**Podany fragment:**
▼▼▼

Na pewno z częścią pasieki tak trzeba postąpić .
Ale te co zostaną też nie będą mieć wesoło. A w mediach cały czas" pszczołom grozi wyginięcie" ,może i prawda ale na razie w naszym rejonie to chyba z głodu.
Na innym forum próbują się zorganizować i stworzyć zarysy, Ustawy Pszczelarskiej .
Idea wydaje się być słuszna ,bo między innymi takie sprawy by mogła choć w części rozwiązać .
Szkoda tylko że "osobiste wycieczki" nie pozwalają wszystkim organizacjom pszczelarskim mówić jednym głosem w tej sprawie .
A tak przy okazji ,gdyby się ktoś czół kompetentny żeby pomóc w pisaniu tego projektu ,czy to od strony pszczelarskiej czy prawnej ,może napisać do mnie na pw. podam namiary do koordynatora tych działań .

_________________
W wolnej chwili-Pasieka Bajorek
Dążyć do ideału nie znaczy nim być ;) .


Na górę
 Wyświetl profil  
 
Post: 28 grudnia 2020, 21:20 - pn 
Awatar użytkownika

Rejestracja: 30 sierpnia 2007, 18:10 - czw
Posty: 944
Lokalizacja: Poznań
Ule na jakich gospodaruję: Dadant
Widzicie.
Pszczelarstwo zostało wypromowane jako super zajęcie dla każdego.
Wprowadzono dopłaty do uli i sprzętu.
No i jeśli dalej pójdzie to w tym kierunku to pszczelarze sami siebie zjedzą w Polsce.

_________________
Pura Vida


Na górę
 Wyświetl profil  
 
Post: 28 grudnia 2020, 21:32 - pn 

Rejestracja: 14 czerwca 2016, 08:15 - wt
Posty: 845
Ule na jakich gospodaruję: dadant
Miejscowość z jakiej piszesz: Białystok
_barti_ pisze:
Widzicie.
Pszczelarstwo zostało wypromowane jako super zajęcie dla każdego.
Wprowadzono dopłaty do uli i sprzętu.
No i jeśli dalej pójdzie to w tym kierunku to pszczelarze sami siebie zjedzą w Polsce.

▲▲▲

**Zadanie A:** W zapisach, od pierwszego wiersza do wiersza zawierającego „instalment at (71, 67) colour: blue -> purple” włącznie, zmień „colour” na „color” i przepisz te wiersze, resztę pozostawiając bez zmian.

**Dane robocze:**
▼▼▼

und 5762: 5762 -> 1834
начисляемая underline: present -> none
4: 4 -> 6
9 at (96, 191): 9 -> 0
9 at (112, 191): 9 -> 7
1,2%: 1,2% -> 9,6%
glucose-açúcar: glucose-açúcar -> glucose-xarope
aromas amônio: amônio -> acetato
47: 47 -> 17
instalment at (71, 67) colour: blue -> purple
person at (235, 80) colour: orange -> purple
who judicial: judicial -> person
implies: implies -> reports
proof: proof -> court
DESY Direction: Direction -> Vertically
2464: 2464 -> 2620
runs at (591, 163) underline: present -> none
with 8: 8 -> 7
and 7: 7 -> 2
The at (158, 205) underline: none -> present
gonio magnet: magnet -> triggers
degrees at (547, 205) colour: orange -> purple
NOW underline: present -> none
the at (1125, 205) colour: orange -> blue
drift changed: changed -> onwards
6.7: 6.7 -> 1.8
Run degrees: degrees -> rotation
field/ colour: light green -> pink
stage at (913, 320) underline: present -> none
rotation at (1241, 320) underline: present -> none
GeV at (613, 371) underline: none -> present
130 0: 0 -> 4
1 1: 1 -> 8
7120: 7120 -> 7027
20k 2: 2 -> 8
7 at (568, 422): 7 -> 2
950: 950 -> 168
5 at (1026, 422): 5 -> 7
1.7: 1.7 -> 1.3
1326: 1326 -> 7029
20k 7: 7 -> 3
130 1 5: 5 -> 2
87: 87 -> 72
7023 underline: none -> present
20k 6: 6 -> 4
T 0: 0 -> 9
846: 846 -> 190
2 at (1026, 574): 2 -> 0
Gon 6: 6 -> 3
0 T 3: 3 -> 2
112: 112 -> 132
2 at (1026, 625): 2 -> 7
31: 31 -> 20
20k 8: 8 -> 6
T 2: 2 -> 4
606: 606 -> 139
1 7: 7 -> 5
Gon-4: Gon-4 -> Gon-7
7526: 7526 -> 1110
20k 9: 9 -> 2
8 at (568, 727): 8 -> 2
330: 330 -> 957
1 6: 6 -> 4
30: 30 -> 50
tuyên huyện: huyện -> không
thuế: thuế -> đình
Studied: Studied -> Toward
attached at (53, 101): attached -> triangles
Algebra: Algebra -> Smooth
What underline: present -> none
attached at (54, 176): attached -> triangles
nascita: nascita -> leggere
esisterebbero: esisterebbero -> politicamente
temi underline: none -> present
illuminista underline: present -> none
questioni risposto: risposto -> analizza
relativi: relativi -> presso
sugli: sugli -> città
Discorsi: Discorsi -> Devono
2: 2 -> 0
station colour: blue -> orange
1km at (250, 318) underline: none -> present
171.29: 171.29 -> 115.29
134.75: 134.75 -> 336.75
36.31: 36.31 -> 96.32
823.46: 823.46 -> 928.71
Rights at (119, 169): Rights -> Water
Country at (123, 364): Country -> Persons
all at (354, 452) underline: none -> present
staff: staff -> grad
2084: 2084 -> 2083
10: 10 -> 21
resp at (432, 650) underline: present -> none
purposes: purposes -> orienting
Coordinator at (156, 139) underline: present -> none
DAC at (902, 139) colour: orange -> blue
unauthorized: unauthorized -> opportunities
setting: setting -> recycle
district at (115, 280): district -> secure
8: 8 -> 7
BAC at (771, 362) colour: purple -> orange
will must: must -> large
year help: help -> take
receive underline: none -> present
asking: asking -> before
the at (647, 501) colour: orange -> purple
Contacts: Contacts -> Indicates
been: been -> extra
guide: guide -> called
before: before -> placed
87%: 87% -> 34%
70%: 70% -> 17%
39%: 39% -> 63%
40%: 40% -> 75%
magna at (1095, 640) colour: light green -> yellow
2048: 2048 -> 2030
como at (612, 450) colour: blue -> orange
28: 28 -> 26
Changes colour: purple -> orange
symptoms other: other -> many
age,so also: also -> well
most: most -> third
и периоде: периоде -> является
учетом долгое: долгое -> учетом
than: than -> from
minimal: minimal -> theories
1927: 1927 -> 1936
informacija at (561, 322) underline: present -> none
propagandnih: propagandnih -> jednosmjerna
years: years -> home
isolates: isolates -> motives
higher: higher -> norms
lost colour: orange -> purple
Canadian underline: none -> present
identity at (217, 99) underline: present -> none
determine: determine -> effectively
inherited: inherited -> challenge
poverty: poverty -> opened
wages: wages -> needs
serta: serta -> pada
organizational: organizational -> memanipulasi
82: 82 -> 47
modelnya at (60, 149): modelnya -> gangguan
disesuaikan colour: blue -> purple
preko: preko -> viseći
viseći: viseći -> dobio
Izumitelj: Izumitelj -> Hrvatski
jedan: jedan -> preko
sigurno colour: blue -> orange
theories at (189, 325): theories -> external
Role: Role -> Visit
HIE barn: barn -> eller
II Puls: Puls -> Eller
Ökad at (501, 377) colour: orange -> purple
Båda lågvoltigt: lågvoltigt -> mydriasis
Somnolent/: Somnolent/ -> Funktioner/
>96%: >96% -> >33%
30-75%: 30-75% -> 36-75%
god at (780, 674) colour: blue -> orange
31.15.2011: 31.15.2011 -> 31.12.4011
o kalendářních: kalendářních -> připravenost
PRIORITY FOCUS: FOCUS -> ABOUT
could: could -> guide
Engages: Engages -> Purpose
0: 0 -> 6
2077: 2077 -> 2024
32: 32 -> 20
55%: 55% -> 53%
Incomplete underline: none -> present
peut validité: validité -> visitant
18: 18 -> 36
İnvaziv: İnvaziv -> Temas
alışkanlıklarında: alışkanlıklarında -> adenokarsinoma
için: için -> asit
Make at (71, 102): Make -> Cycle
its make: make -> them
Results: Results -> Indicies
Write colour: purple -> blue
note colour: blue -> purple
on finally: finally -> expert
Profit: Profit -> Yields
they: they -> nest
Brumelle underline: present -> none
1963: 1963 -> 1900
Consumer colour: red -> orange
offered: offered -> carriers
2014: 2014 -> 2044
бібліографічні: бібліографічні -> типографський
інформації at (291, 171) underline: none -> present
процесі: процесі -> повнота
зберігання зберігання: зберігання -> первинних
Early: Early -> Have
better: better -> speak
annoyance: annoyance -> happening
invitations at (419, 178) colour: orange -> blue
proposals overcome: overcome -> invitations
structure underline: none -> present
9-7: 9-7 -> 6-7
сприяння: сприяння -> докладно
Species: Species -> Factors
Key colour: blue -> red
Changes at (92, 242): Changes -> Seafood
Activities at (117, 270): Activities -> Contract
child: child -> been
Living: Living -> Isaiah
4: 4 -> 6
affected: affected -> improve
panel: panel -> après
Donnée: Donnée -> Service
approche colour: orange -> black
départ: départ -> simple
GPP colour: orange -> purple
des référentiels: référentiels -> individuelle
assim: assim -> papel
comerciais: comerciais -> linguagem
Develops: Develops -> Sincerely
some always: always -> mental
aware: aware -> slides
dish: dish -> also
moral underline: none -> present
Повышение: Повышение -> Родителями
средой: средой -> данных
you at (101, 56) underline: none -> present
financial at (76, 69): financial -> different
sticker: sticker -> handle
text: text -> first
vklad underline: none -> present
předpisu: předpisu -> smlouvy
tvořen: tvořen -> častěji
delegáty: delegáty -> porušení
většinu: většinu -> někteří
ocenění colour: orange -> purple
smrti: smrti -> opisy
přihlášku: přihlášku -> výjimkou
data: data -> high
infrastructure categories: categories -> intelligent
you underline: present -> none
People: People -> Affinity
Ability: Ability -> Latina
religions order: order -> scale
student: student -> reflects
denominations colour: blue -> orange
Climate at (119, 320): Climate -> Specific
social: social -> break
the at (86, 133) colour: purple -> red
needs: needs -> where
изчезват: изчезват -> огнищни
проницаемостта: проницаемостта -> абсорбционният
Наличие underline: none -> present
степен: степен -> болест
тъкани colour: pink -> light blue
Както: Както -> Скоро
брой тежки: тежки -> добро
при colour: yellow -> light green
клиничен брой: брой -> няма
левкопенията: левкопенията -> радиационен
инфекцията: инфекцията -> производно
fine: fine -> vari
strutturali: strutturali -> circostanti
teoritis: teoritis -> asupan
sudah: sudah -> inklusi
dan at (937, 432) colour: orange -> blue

▲▲▲

**Zadanie B:** Skopiuj wiernie z podanego fragmentu tekst od słów „Ale te co zostaną” do słów „tych działań .” włącznie.

**Odpowiedź A:**
und 5762: 5762 -> 1834
начисляемая underline: present -> none
4: 4 -> 6
9 at (96, 191): 9 -> 0
9 at (112, 191): 9 -> 7
1,2%: 1,2% -> 9,6%
glucose-açúcar: glucose-açúcar -> glucose-xarope
aromas amônio: amônio -> acetato
47: 47 -> 17
instalment at (71, 67) color: blue -> purple

**Odpowiedź B:**
Ale te co zostaną też nie będą mieć wesoło. A w mediach cały czas" pszczołom grozi wyginięcie" ,może i prawda ale na razie w naszym rejonie to chyba z głodu.
Na innym forum próbują się zorganizować i stworzyć zarysy, Ustawy Pszczelarskiej .
Idea wydaje się być słuszna ,bo między innymi takie sprawy by mogła choć w części rozwiązać .
Szkoda tylko że "osobiste wycieczki" nie pozwalają wszystkim organizacjom pszczelarskim mówić jednym głosem w tej sprawie .
A tak przy okazji ,gdyby się ktoś czół kompetentny żeby pomóc w pisaniu tego projektu ,czy to od strony pszczelarskiej czy prawnej ,może napisać do mnie na pw. podam namiary do koordynatora tych działań .